This study provides analytical evidence on the key governance mechanism of the development of wind energy sector in Spanish regionsover the period 1995-2012. It will focus on the extent to which research organizations, government and industry have engaged in a variety of regional pathways of industry emergence and reconversion. It will be shown that pathways of regional specialisation stem from the coordination of a wide mix of policy instruments and governance mechanisms.
To this end, we elaborate a qualitative comparison of patterns of relations between different actors and related performance to identify how different regional contexts respond to a favourable institutional framework to spur the emergence of new industries. The heuristic comparison proposed here focuses on two mechanisms, namely: the recombination of existing regional knowledge inherited from past industry and the creation of new knowledge. Such an exercise illustrates aspects of agency, related variety and specialization on the diversity of routes that have been used to promote specialization within the sector value chain.

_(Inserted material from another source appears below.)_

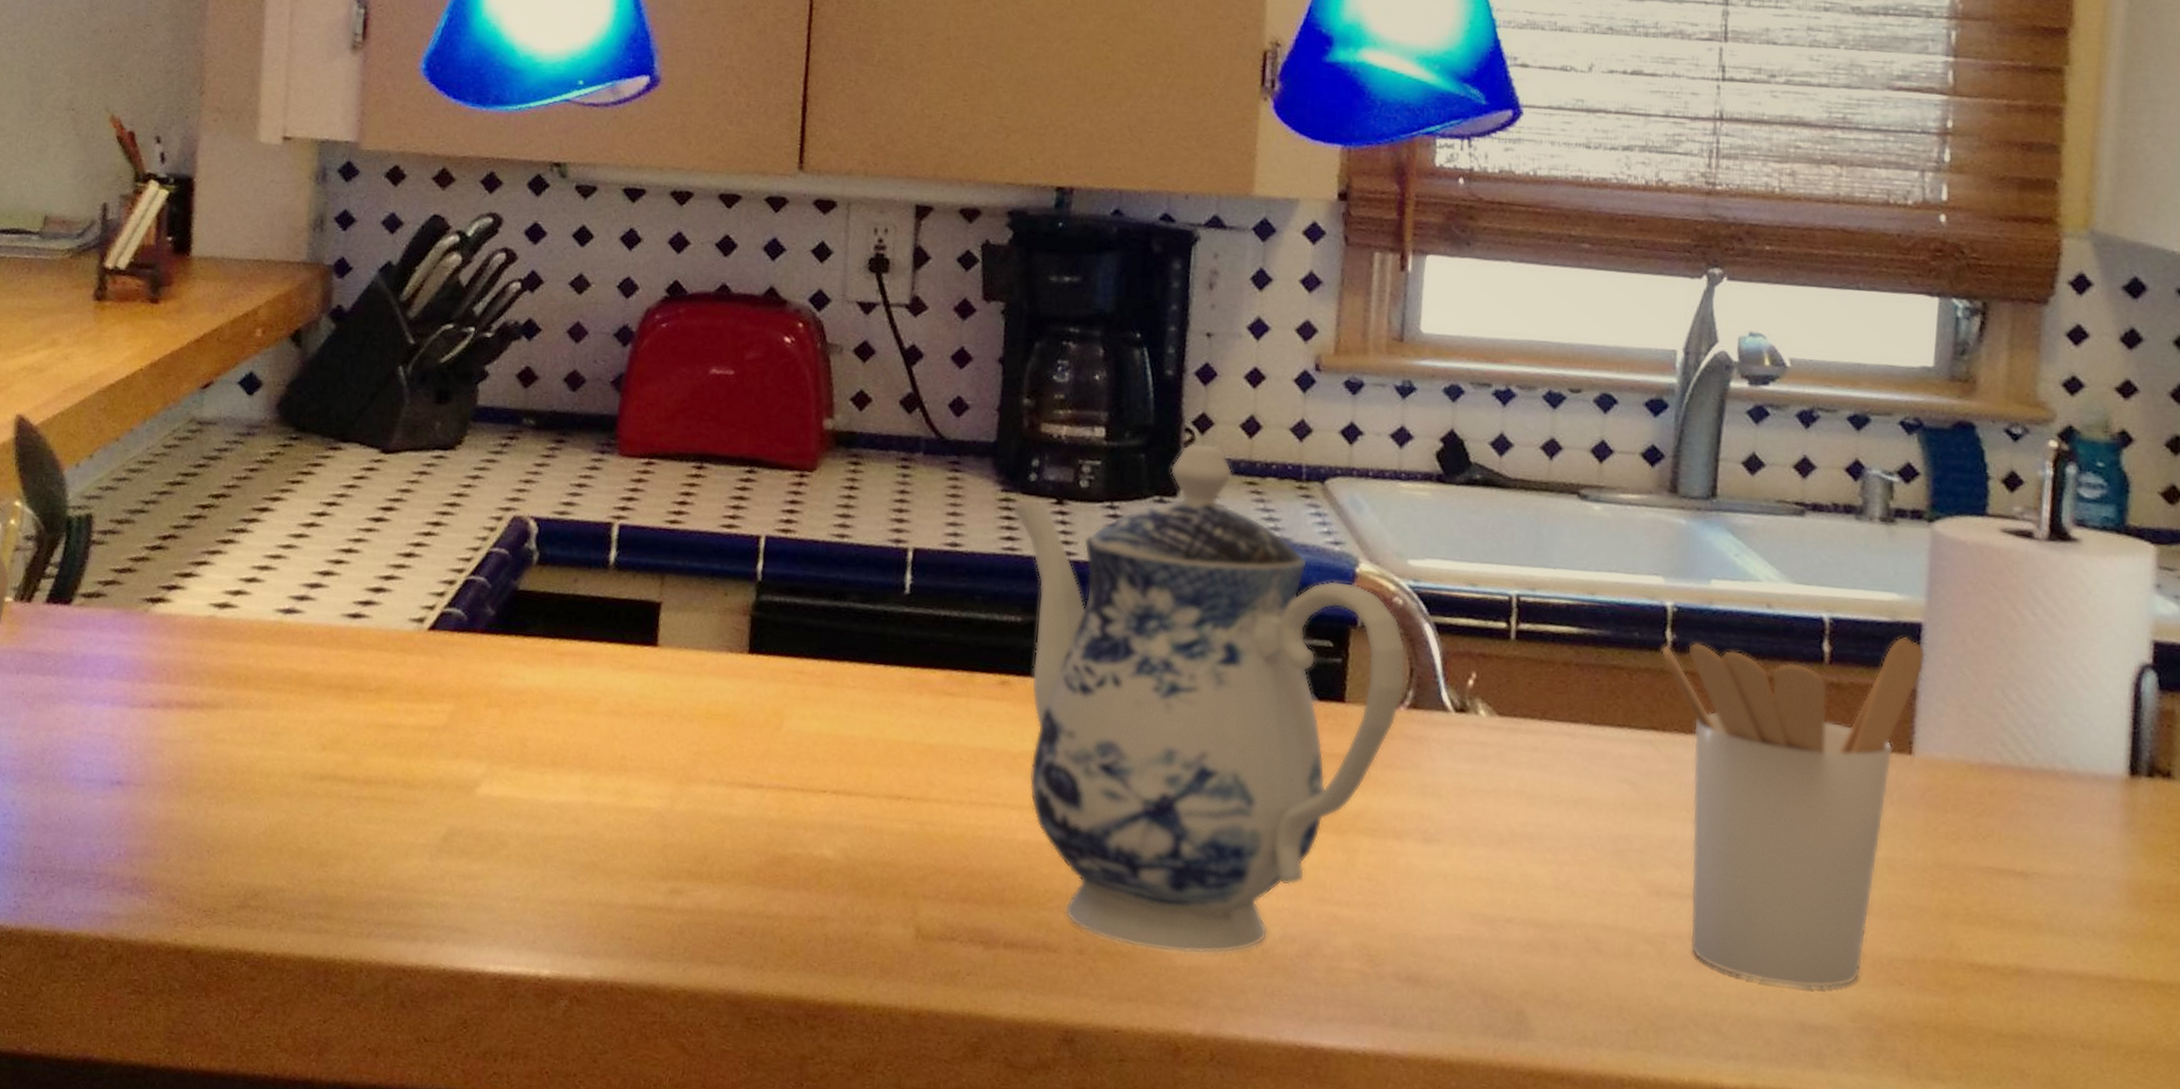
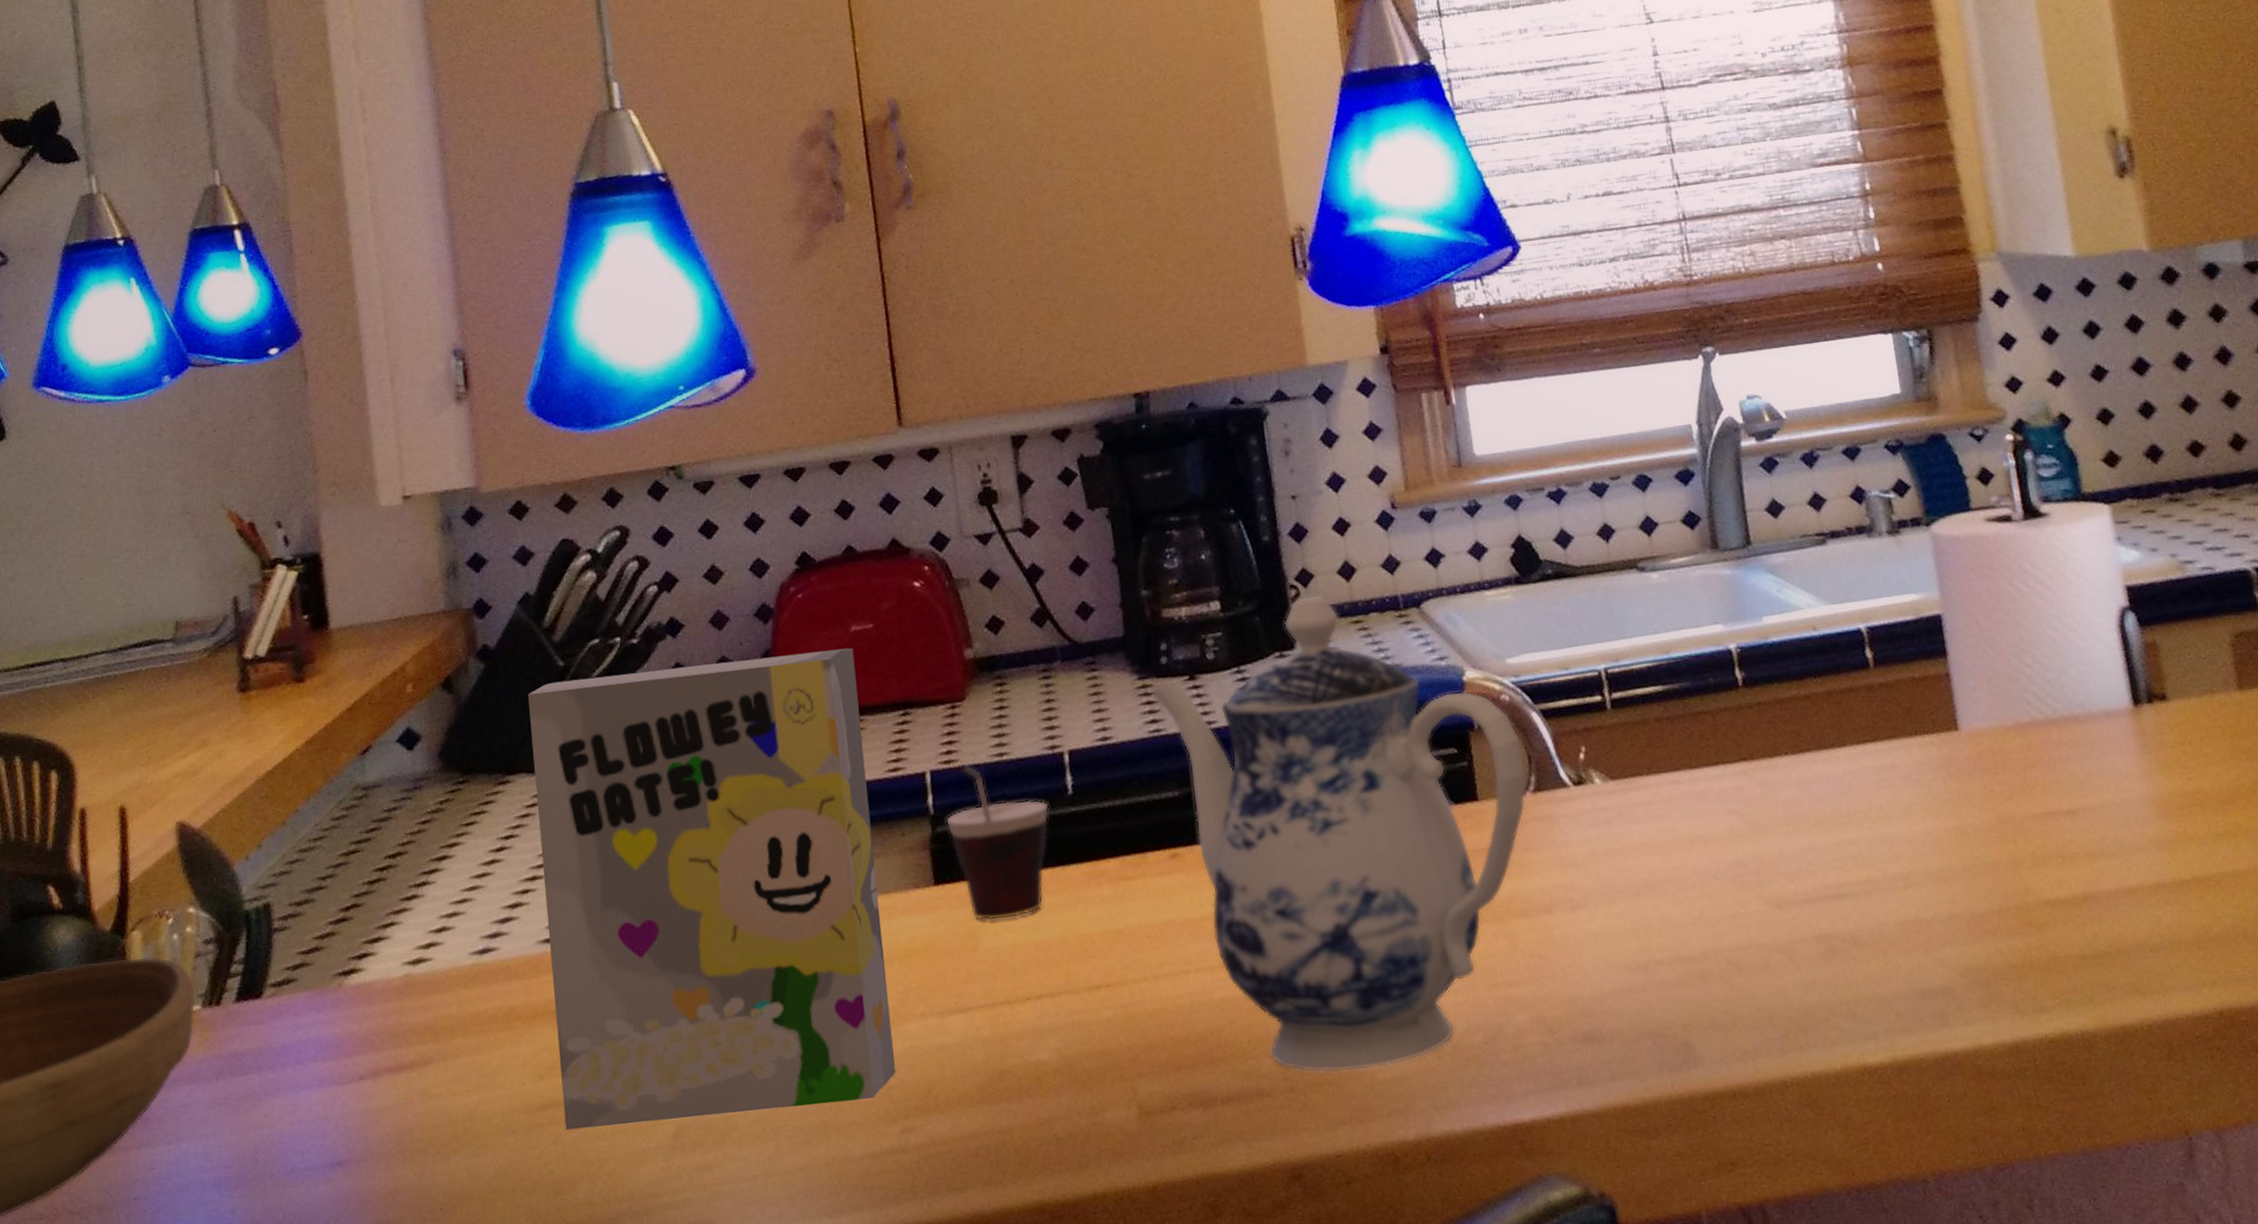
cereal box: none [339,358,709,852] -> present [527,648,896,1131]
cup: none [772,536,882,706] -> present [947,763,1049,921]
utensil holder: present [1660,636,1926,989] -> none [1734,629,1960,963]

Spain is a relevant case in point considering that in a relatively short span it has become a world leader both in terms of both energy and specialized technology production. We argue that this trajectory would not look so triumphal had it not been for the pivotal role of regional actors such as utilities, technology manufactures, research centres and local government in facilitating the creation and mobilization of specific know-how. Accordingly, we identify the multilevel interactions between public and private sectors that unleashed the latent potential of this emerging sector. More than this, we contrast the cases of four archetypal regions (Castilla y Leon, Galicia; Navarra and Basque country) to disentangle commonalities and specificities of the governance mechanism that enable regions to achieve significant market deployment and sectoral specialization through different regional learning processes.